8. A layer-by-layer solidification forming apparatus as claimed in claim 1, wherein the semi-continuous casting or continuous casting is performed by at least one of a top-down type, a horizontal type or an inclined type, or the ingot bar (11) and the traction mechanism (13) are eliminated for die casting by manual control, computer control or intelligent control; the primary cooling device (10) or the secondary cooling device (12) adopts at least one of a conformal cooling mode or a fixed-position cooling mode, and the adopted cooling medium is at least one of circulating water, low-melting-point metal or gas.

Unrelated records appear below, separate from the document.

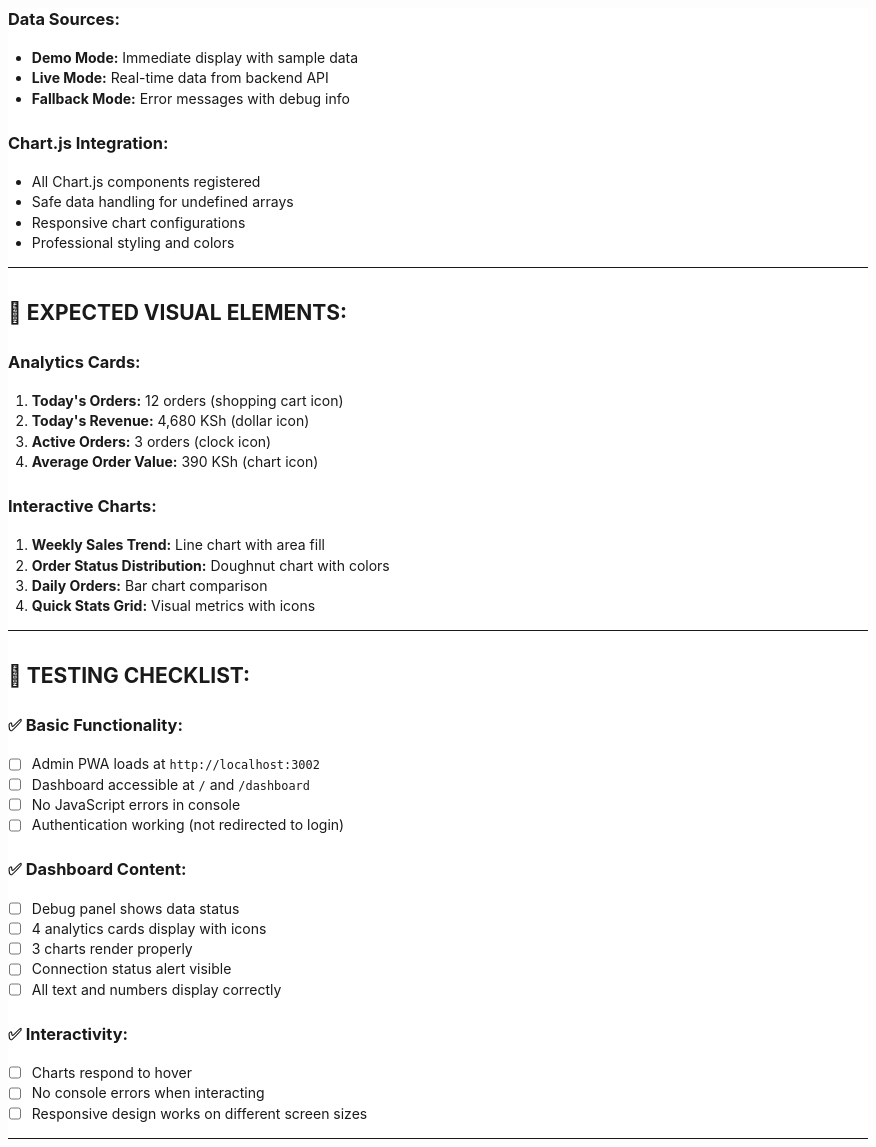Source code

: ### **Data Sources:**
- **Demo Mode:** Immediate display with sample data
- **Live Mode:** Real-time data from backend API
- **Fallback Mode:** Error messages with debug info

### **Chart.js Integration:**
- All Chart.js components registered
- Safe data handling for undefined arrays
- Responsive chart configurations
- Professional styling and colors

---

## 🎨 **EXPECTED VISUAL ELEMENTS:**

### **Analytics Cards:**
1. **Today's Orders:** 12 orders (shopping cart icon)
2. **Today's Revenue:** 4,680 KSh (dollar icon)
3. **Active Orders:** 3 orders (clock icon)
4. **Average Order Value:** 390 KSh (chart icon)

### **Interactive Charts:**
1. **Weekly Sales Trend:** Line chart with area fill
2. **Order Status Distribution:** Doughnut chart with colors
3. **Daily Orders:** Bar chart comparison
4. **Quick Stats Grid:** Visual metrics with icons

---

## 🚀 **TESTING CHECKLIST:**

### **✅ Basic Functionality:**
- [ ] Admin PWA loads at `http://localhost:3002`
- [ ] Dashboard accessible at `/` and `/dashboard`
- [ ] No JavaScript errors in console
- [ ] Authentication working (not redirected to login)

### **✅ Dashboard Content:**
- [ ] Debug panel shows data status
- [ ] 4 analytics cards display with icons
- [ ] 3 charts render properly
- [ ] Connection status alert visible
- [ ] All text and numbers display correctly

### **✅ Interactivity:**
- [ ] Charts respond to hover
- [ ] No console errors when interacting
- [ ] Responsive design works on different screen sizes

---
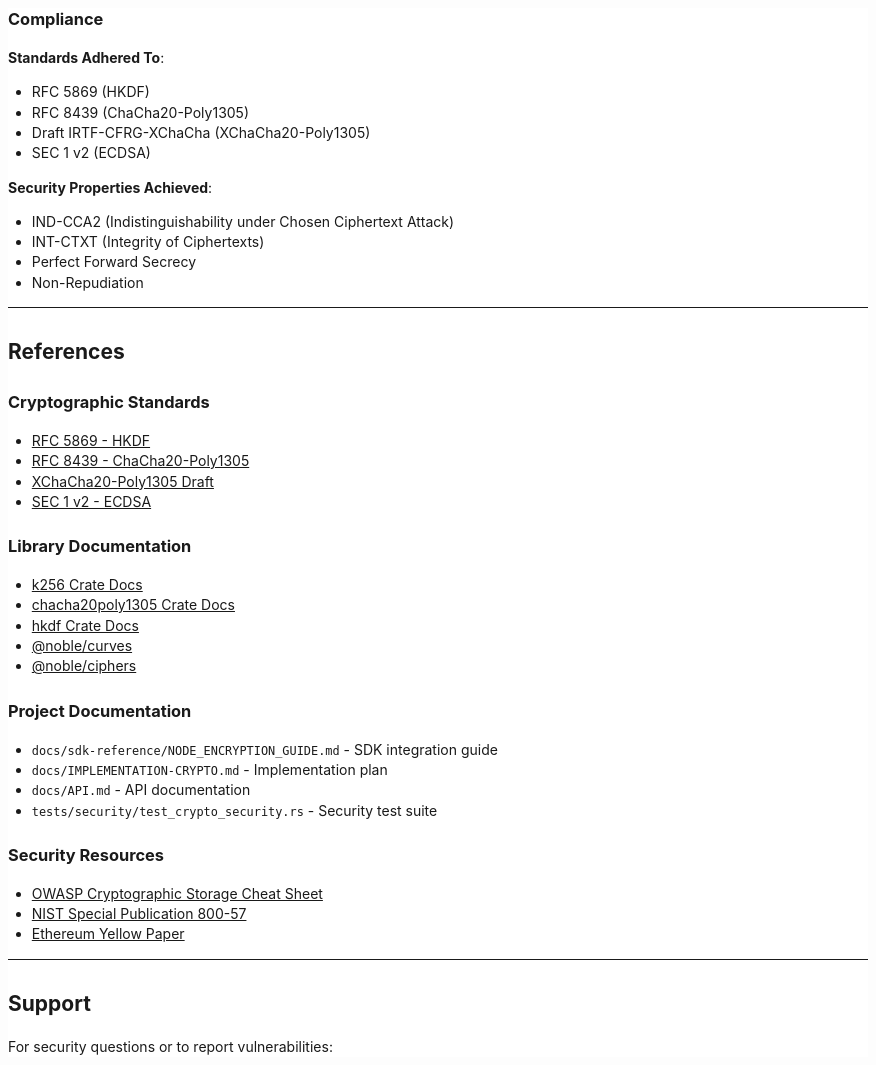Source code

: ### Compliance

**Standards Adhered To**:
- RFC 5869 (HKDF)
- RFC 8439 (ChaCha20-Poly1305)
- Draft IRTF-CFRG-XChaCha (XChaCha20-Poly1305)
- SEC 1 v2 (ECDSA)

**Security Properties Achieved**:
- IND-CCA2 (Indistinguishability under Chosen Ciphertext Attack)
- INT-CTXT (Integrity of Ciphertexts)
- Perfect Forward Secrecy
- Non-Repudiation

---

## References

### Cryptographic Standards
- [RFC 5869 - HKDF](https://datatracker.ietf.org/doc/html/rfc5869)
- [RFC 8439 - ChaCha20-Poly1305](https://datatracker.ietf.org/doc/html/rfc8439)
- [XChaCha20-Poly1305 Draft](https://datatracker.ietf.org/doc/html/draft-irtf-cfrg-xchacha)
- [SEC 1 v2 - ECDSA](https://www.secg.org/sec1-v2.pdf)

### Library Documentation
- [k256 Crate Docs](https://docs.rs/k256/)
- [chacha20poly1305 Crate Docs](https://docs.rs/chacha20poly1305/)
- [hkdf Crate Docs](https://docs.rs/hkdf/)
- [@noble/curves](https://github.com/paulmillr/noble-curves)
- [@noble/ciphers](https://github.com/paulmillr/noble-ciphers)

### Project Documentation
- `docs/sdk-reference/NODE_ENCRYPTION_GUIDE.md` - SDK integration guide
- `docs/IMPLEMENTATION-CRYPTO.md` - Implementation plan
- `docs/API.md` - API documentation
- `tests/security/test_crypto_security.rs` - Security test suite

### Security Resources
- [OWASP Cryptographic Storage Cheat Sheet](https://cheatsheetseries.owasp.org/cheatsheets/Cryptographic_Storage_Cheat_Sheet.html)
- [NIST Special Publication 800-57](https://csrc.nist.gov/publications/detail/sp/800-57-part-1/rev-5/final)
- [Ethereum Yellow Paper](https://ethereum.github.io/yellowpaper/paper.pdf)

---

## Support

For security questions or to report vulnerabilities:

9. Layer-by-layer solidification forming method using a layer-by-layer solidification forming apparatus according to any one of claims 1 to 8, characterized in that the layer-by-layer solidification forming method comprises the steps of:

step one: the dummy bar head of the dummy bar (11) is adjusted to be level with the temperature measuring device (6), a stopper rod (1) is adopted to block a discharge hole of the crucible (3), a heating device (4) is used for melting metal raw materials into metal melt in the crucible (3), and a secondary cooling device (12) is started;

step two: opening a temperature control device (5) to regulate and control the temperature of the casting mould (7), and controlling the temperature of the casting mould (7) within the temperature range of the cooling casting mould or the temperature control casting mould;

step three: lifting the stopper rod (1) to perform casting, and when the metal melt is cast to the position of the casting mould (7) which is flush with the position of the temperature measuring device (6), putting down the stopper rod (1), and starting the primary cooling device (10) to solidify the metal melt in the casting mould (7);

step four: starting a traction mechanism (13) to drive metal in the casting mould (7) to move towards the outlet direction of the casting mould (7), and closing the primary cooling device (10) when the upper surface of the metal in the casting mould (7) is level to the position of the temperature measuring device (6);

step five: and repeating the steps three to four, wherein the metal in the casting mould (7) is driven by the traction mechanism (13) to continuously move towards the outlet direction of the casting mould (7), so that semi-continuous casting or continuous casting is realized, and finally, a high-quality high-performance metal casting blank is obtained.

10. A metal cast slab prepared by a layer-by-layer solidification molding method according to claim 9.